··· EXTRAIT DE PAGE ···
Le meurtre de Siegfried
 
Die Nibelungen, Fritz Lang.

Alors le meurtre de Sigurd / Siegfried... là on va rigoler. Enfin non, on ne pas vraiment rigoler, encore que si. Deux versions principales existent, au point d'ailleurs que l'Edda Poétique fasse mention des deux, en mode "ici on raconte ceci, mais les Allemands racontent cela." C'est dire comme les deux ont eu un impact fort. Soit Sigurd est assassiné dans sa chambre, au lit, soit on tue Siegfried en forêt. Le Nornagests Þáttr emploie d'ailleurs le même procédé, et si Norna Gest - qui raconte l'histoire - dit préférer la version scandinave (meurtre dans le lit), il mentionne également la version "allemande".

Puisque c'est la favorite de ce bon vieux Gest, commençons avec la version Kaamelot (au lit et avec de l'humour).
 
La version plumard.

La Völsunga Saga, comme souvent, donne la version la plus élaborée. Guthorm doit tuer Sigurd dans son sommeil, mais malgré la potion dégueu, il fait pas trop le malin. Après être deux fois rentré discrètement dans la chambre, il ressort à chaque fois parce qu'il est trop intimidé quand Sigurd le regarde (mais alors en fait il ne dort pas et Guthorm repart genre "je me suis trompé de porte"? Deux fois ? Ou bien Sigurd dort les yeux ouverts comme Gandalf? Expliquez-vous, monsieur le poète anonyme !). La troisième fois, c'est la bonne, Sigurd dort bel et bien et Guthorm le transperce de part en part avec son épée, le clouant au lit, littéralement. (Au passage balançant aux orties l'intrigue sur la peau surnaturelle que le fer ne peut mordre qui était quand même centrale à la caractérisation du perso, comme j'en parlais ici.) Il veut s'enfuir comme le gros lâche qu'il est, mais Sigurd "Badass" Sigmundsson saisit sa propre épée à son chevet et la lance contre son meurtrier qu'elle tranche en deux, une moitié tombant dans la chambre, l'autre dans le couloir. Je vous avais dis qu'on rigolerait un peu quand même ! Moins drôle : tout ceci se passe sous les yeux horrifiés de Gudrun qui dormait aussi, juste à côté. Bon, le monologue final de Sigurd, planté dans son édredon, tranquille avant de mourir, au calme, je sais que c'est une licence poétique mais... imaginez une seconde si c'était dans un film. Gudrun est soit morte de rire, soit traumatisée à vie. Ou les deux en même temps. Bref, c'était la version Kaamelot.
···
CONSIGNES:
a) Recopiez fidèlement le passage de l'extrait sur le meurtre de Siegfried qui va de "Le meurtre de Siegfried" jusqu'à "La version plumard.".
b) Répondez brièvement à ces questions d'après l'extrait sur le meurtre de Siegfried :
(i) Quels sont les deux lieux du meurtre selon les deux versions principales ?
(ii) Quelle version Norna Gest dit-il préférer ?
(iii) Qui dort juste à côté de Sigurd au moment du meurtre ?
··· INFORMATIONS AFFICHÉES ···
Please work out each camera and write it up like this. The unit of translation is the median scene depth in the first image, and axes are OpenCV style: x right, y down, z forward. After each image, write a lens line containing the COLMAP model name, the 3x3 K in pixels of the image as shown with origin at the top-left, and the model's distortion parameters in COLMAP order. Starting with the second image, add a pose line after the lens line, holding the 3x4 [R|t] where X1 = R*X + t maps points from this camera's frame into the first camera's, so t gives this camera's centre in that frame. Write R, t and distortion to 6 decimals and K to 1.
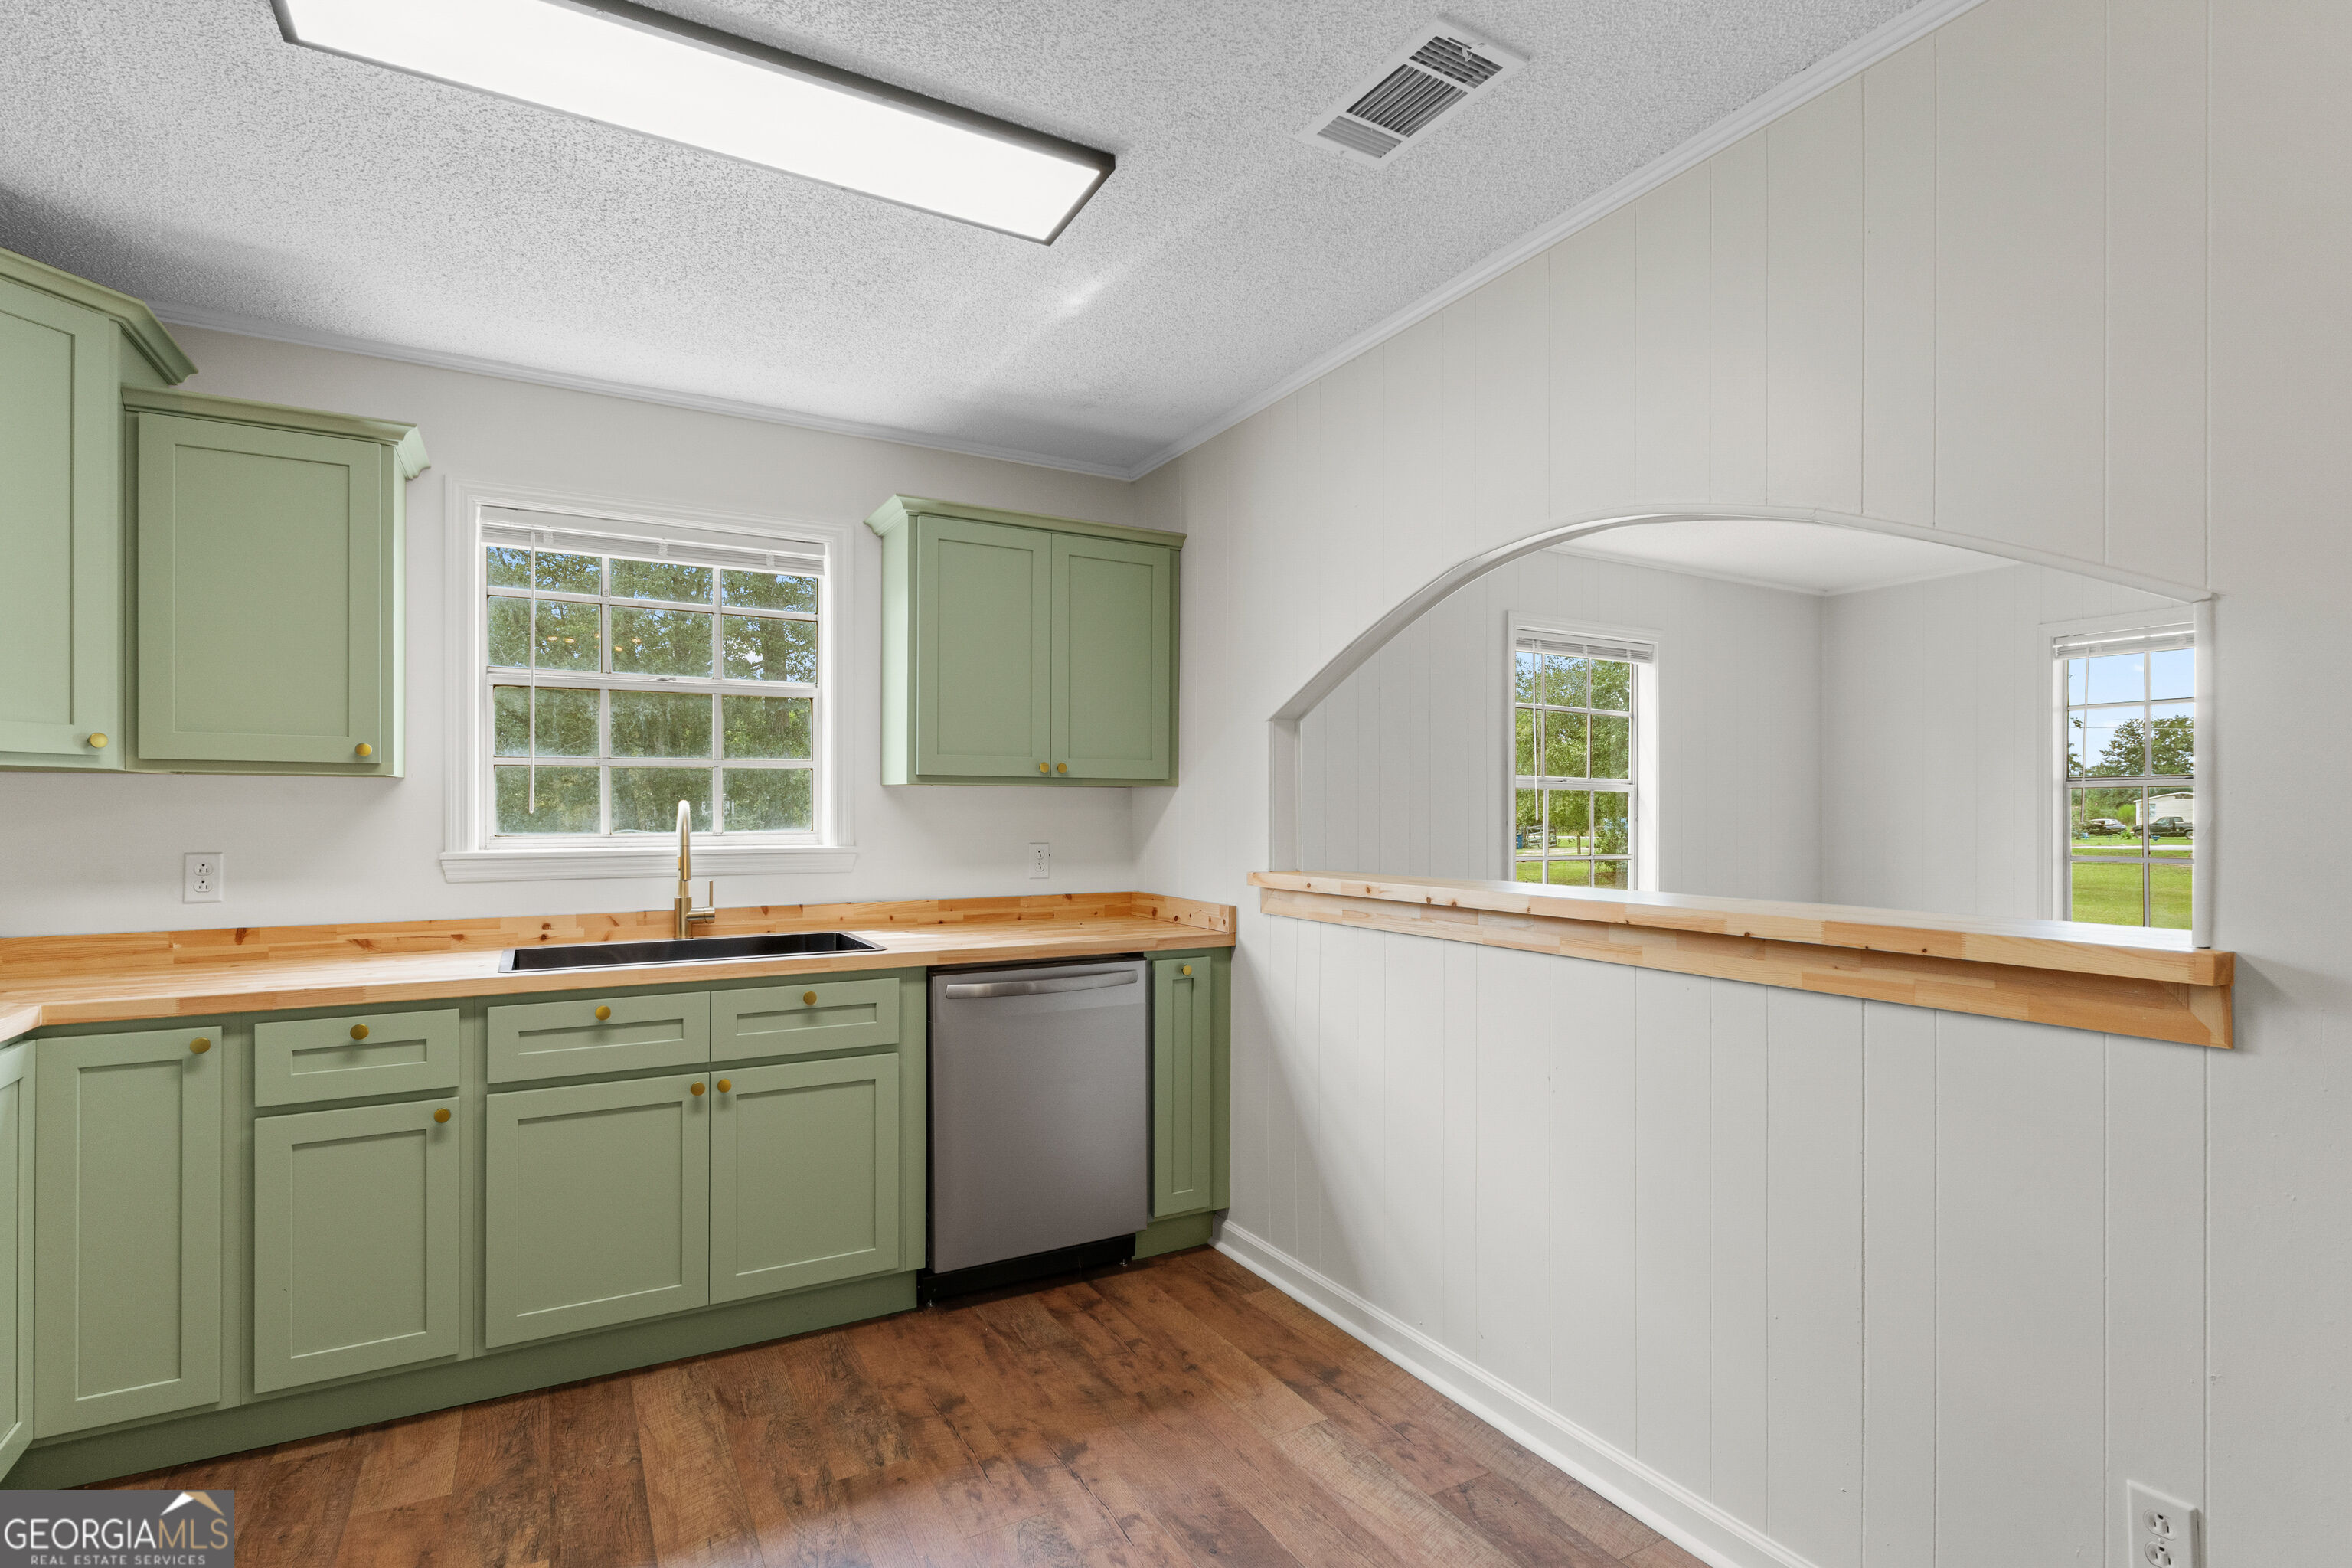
···
RÉPONSES:
a)
Le meurtre de Siegfried
 
Die Nibelungen, Fritz Lang.

Alors le meurtre de Sigurd / Siegfried... là on va rigoler. Enfin non, on ne pas vraiment rigoler, encore que si. Deux versions principales existent, au point d'ailleurs que l'Edda Poétique fasse mention des deux, en mode "ici on raconte ceci, mais les Allemands racontent cela." C'est dire comme les deux ont eu un impact fort. Soit Sigurd est assassiné dans sa chambre, au lit, soit on tue Siegfried en forêt. Le Nornagests Þáttr emploie d'ailleurs le même procédé, et si Norna Gest - qui raconte l'histoire - dit préférer la version scandinave (meurtre dans le lit), il mentionne également la version "allemande".

Puisque c'est la favorite de ce bon vieux Gest, commençons avec la version Kaamelot (au lit et avec de l'humour).
 
La version plumard.

b)
(i) Dans sa chambre, au lit, ou en forêt.
(ii) La version scandinave, avec le meurtre dans le lit.
(iii) Gudrun.